*WORK REQUEST*
All lines with the word "Enrique" are to be found and copied from the listing.

*MATERIALS PROVIDED*
--------

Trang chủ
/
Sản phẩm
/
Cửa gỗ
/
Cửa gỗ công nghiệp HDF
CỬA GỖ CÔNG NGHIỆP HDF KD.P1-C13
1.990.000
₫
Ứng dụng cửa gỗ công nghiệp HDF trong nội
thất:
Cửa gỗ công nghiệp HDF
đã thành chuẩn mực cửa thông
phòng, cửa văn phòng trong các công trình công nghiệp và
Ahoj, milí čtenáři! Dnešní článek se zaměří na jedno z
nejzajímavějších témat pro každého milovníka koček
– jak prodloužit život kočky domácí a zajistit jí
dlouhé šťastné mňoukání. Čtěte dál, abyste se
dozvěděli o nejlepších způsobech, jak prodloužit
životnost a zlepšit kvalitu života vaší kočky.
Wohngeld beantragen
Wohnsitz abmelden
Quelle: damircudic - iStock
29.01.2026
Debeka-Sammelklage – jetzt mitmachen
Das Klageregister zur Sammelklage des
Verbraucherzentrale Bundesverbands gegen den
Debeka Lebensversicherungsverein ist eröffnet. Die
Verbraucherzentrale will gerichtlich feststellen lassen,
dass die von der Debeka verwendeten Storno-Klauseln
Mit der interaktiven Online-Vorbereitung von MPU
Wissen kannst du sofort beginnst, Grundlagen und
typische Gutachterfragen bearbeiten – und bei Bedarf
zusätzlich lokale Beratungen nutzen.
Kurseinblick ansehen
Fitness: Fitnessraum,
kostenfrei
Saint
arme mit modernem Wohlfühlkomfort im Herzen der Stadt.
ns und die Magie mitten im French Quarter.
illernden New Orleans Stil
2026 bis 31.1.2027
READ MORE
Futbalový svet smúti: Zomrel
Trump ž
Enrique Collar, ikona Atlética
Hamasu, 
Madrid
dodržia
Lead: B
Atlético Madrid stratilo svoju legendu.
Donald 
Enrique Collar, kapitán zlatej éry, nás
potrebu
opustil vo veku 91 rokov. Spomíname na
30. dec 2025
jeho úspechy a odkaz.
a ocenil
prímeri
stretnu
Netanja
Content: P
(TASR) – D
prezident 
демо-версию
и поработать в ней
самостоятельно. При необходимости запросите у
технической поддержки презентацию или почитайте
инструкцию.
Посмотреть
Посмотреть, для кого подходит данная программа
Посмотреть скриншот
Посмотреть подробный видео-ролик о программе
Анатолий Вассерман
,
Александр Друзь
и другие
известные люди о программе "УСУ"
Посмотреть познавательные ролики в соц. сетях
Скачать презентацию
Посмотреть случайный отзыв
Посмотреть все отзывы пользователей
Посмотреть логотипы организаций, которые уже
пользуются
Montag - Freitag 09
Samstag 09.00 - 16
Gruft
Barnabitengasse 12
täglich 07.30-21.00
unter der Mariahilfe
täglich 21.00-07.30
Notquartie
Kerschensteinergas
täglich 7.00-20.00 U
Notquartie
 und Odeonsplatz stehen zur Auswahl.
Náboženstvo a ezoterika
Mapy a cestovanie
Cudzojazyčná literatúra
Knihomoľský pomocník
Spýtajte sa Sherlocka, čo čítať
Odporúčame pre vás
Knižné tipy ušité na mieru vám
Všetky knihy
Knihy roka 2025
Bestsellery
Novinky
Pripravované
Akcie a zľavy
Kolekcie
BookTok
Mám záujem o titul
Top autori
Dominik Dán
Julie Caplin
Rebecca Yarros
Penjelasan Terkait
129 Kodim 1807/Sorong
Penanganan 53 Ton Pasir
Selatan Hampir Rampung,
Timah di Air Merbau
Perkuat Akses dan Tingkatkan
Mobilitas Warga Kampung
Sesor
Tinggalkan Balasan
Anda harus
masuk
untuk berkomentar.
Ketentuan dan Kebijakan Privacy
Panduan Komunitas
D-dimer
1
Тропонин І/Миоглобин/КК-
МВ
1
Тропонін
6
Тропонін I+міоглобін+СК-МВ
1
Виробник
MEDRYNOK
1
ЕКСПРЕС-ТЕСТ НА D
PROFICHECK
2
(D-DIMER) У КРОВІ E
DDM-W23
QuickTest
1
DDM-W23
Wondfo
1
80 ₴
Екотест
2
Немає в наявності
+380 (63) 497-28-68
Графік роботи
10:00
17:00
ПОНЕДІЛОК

--------

*SOLUTION TO THIS TASK*
Enrique Collar, ikona Atlética
Enrique Collar, kapitán zlatej éry, nás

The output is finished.